Lewis wrote many significant works on African religious and cultural systems, including Peoples of the Horn of Africa: Somali, Afar, and Saho (1955); Pastoral Democracy: A Study of Pastoralism and Politics among the Northern Somali of the Horn of Africa (1961); A Modern History of Somalia (1988); Blood and Bone: The Call of Kinship in Somali Society (1994); and Saints and Somalis: Popular Islam in a Clan-Based Society (1998).

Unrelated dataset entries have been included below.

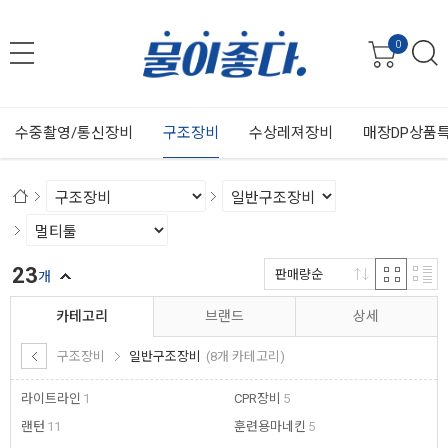
0
수중촬영/통신장비
구조장비
수상레져장비
매장DP상품
23
판매량순
개
카테고리
브랜드
상세
구조장비
일반구조장비
(8개 카테고리)
라이트라인
1
CPR장비
5
랜턴
11
훈련용마네킨
5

Lewis's 1971 work, Ecstatic Religion: An Anthropological Study of Spirit Possession and Shamanism, became a classic text in university departments of anthropology, sociology, religion, and psychology. Lewis explored in this work the social functions of the notion of spirit possession, as well as the psychological foundations of ecstatic experience, suggesting connections between shamanism and psychoanalysis.

Lewis served as a member of numerous professional organizations, including the International African Institute, the Royal Anthropological Institute, the Anglo-Somali Society, and the Association of Social Anthropologists of the British Commonwealth. He was a Colonial Social Science research fellow in the Somaliland Protectorate from 1955 to 1957, a Carnegie visiting fellow in the Republic of Somalia in 1962, and a British Academy fellow in 1986. In addition to his many books, he contributed to numerous publications, including the Journal of Modern African Studies, and he served as the editor of the Journal of the Royal Anthropological Institute (formerly published as Man) from 1968 to 1972.